La notizia è stata diffusa con un comunicato ufficiale dove è stato sottolineato come la decisione sia avvenuta in seguito al Denial Order emesso il 16 aprile dal Dipartimento del commercio statunitense il quale ha deciso per una reazione molto dura e quindi per il divieto alle aziende americane la vendita di componenti a ZTE per i prossimi 7 anni. Già nei giorni scorsi l’azienda cinese nei giorni aveva sospeso la vendita dei propri smartphone sia sul proprio sito che su TaoBao, piattaforma di e-commerce molto famosa in oriente.

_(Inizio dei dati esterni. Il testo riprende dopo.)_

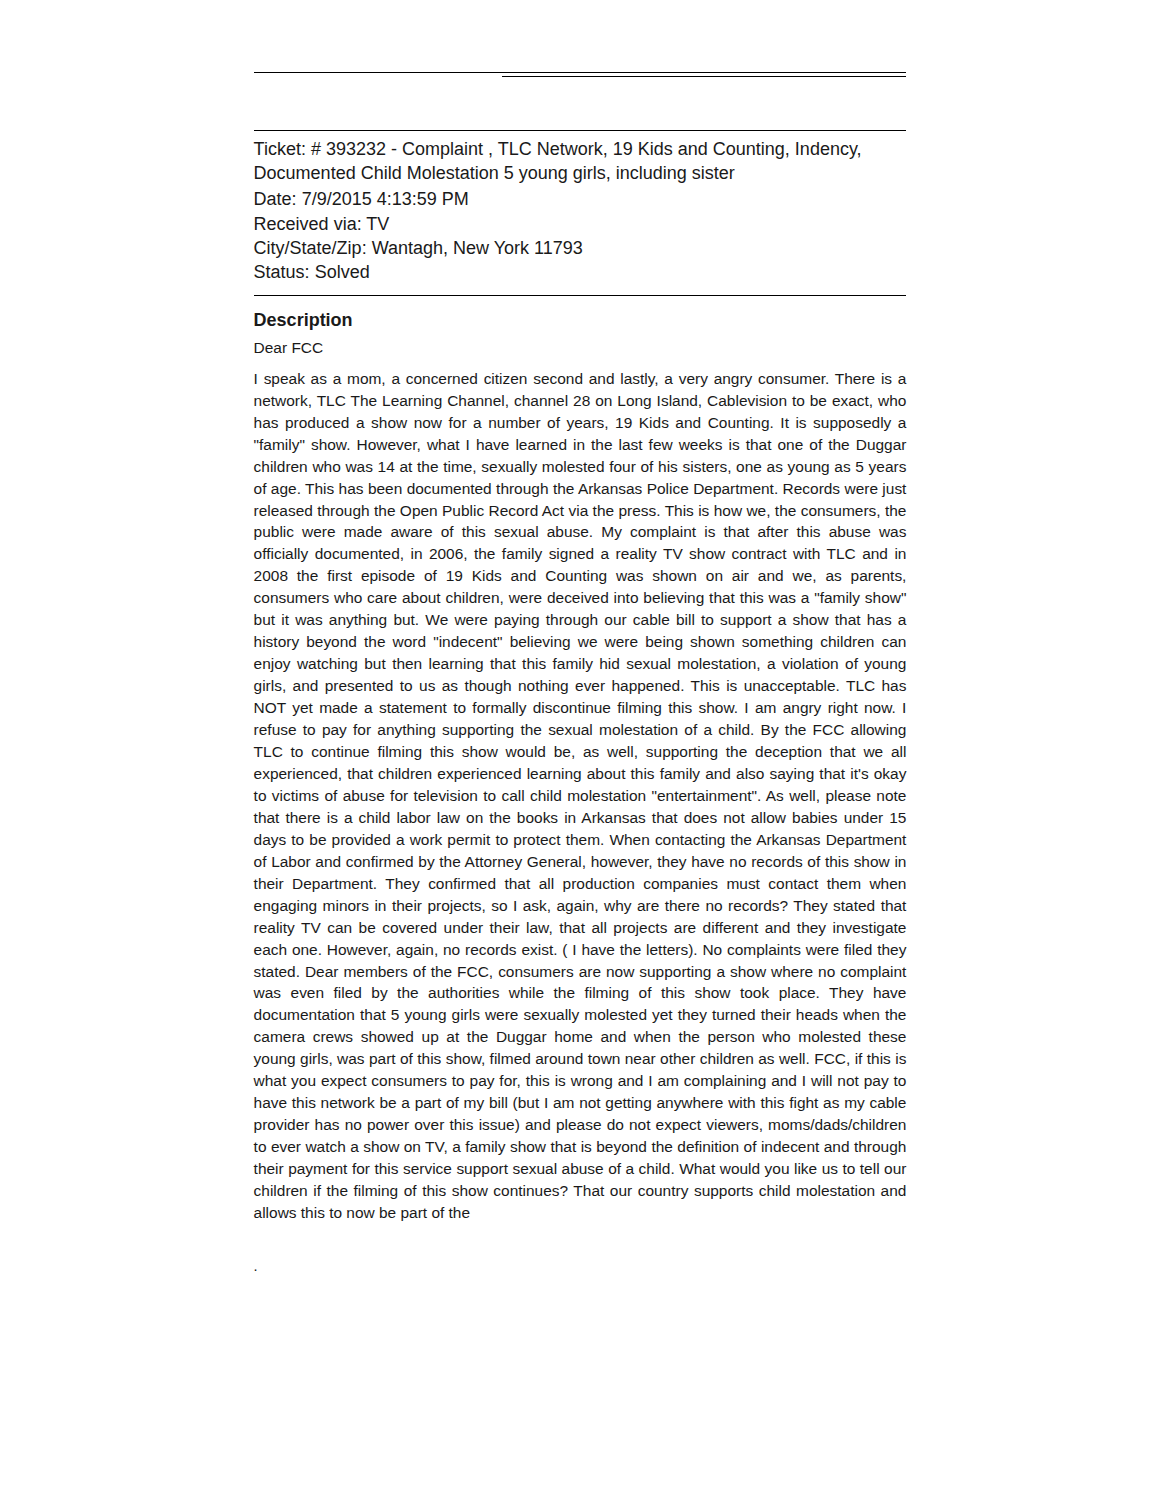Ticket: # 393232 - Complaint , TLC Network, 19 Kids and Counting, Indency, Documented Child Molestation 5 young girls, including sister
Date: 7/9/2015 4:13:59 PM
Received via: TV
City/State/Zip: Wantagh, New York 11793
Status: Solved
Description
Dear FCC
I speak as a mom, a concerned citizen second and lastly, a very angry consumer. There is a network, TLC The Learning Channel, channel 28 on Long Island, Cablevision to be exact, who has produced a show now for a number of years, 19 Kids and Counting. It is supposedly a "family" show. However, what I have learned in the last few weeks is that one of the Duggar children who was 14 at the time, sexually molested four of his sisters, one as young as 5 years of age. This has been documented through the Arkansas Police Department. Records were just released through the Open Public Record Act via the press. This is how we, the consumers, the public were made aware of this sexual abuse. My complaint is that after this abuse was officially documented, in 2006, the family signed a reality TV show contract with TLC and in 2008 the first episode of 19 Kids and Counting was shown on air and we, as parents, consumers who care about children, were deceived into believing that this was a "family show" but it was anything but. We were paying through our cable bill to support a show that has a history beyond the word "indecent" believing we were being shown something children can enjoy watching but then learning that this family hid sexual molestation, a violation of young girls, and presented to us as though nothing ever happened. This is unacceptable. TLC has NOT yet made a statement to formally discontinue filming this show. I am angry right now. I refuse to pay for anything supporting the sexual molestation of a child. By the FCC allowing TLC to continue filming this show would be, as well, supporting the deception that we all experienced, that children experienced learning about this family and also saying that it's okay to victims of abuse for television to call child molestation "entertainment". As well, please note that there is a child labor law on the books in Arkansas that does not allow babies under 15 days to be provided a work permit to protect them. When contacting the Arkansas Department of Labor and confirmed by the Attorney General, however, they have no records of this show in their Department. They confirmed that all production companies must contact them when engaging minors in their projects, so I ask, again, why are there no records? They stated that reality TV can be covered under their law, that all projects are different and they investigate each one. However, again, no records exist. ( I have the letters). No complaints were filed they stated. Dear members of the FCC, consumers are now supporting a show where no complaint was even filed by the authorities while the filming of this show took place. They have documentation that 5 young girls were sexually molested yet they turned their heads when the camera crews showed up at the Duggar home and when the person who molested these young girls, was part of this show, filmed around town near other children as well. FCC, if this is what you expect consumers to pay for, this is wrong and I am complaining and I will not pay to have this network be a part of my bill (but I am not getting anywhere with this fight as my cable provider has no power over this issue) and please do not expect viewers, moms/dads/children to ever watch a show on TV, a family show that is beyond the definition of indecent and through their payment for this service support sexual abuse of a child. What would you like us to tell our children if the filming of this show continues? That our country supports child molestation and allows this to now be part of the
.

Perché è accaduto questo? Tutto è legato al non rispetto dell’embargo imposto alla Cina dagli Stati Uniti per ciò che riguardava la vendita di prodotti ed infrastrutture all’Iran ed alla Corea del Nord: “problema” che già nel 2017  aveva portato la ZTE a pagare una multa da 890 milioni di dollari al governo americano. Unito al fatto che tra le parti era stato raggiunto un patteggiamento e lo stesso, per ammissione dell’azienda cinese non è stato rispettato. Si legge nel comunicato:

Ad oggi la compagnia conserva una liquidità sufficiente e aderisce ai propri obblighi commerciali e sta comunicando attivamente con i relativi dipartimenti del governo USA per facilitare la modifica o la revisione del Denial Order.

Non è prevedibile però un ribaltamento della situazione nonostante il ricorso presentato dalla ZTE a causa delle politiche protezionistiche messe in atto dagli Stati Uniti.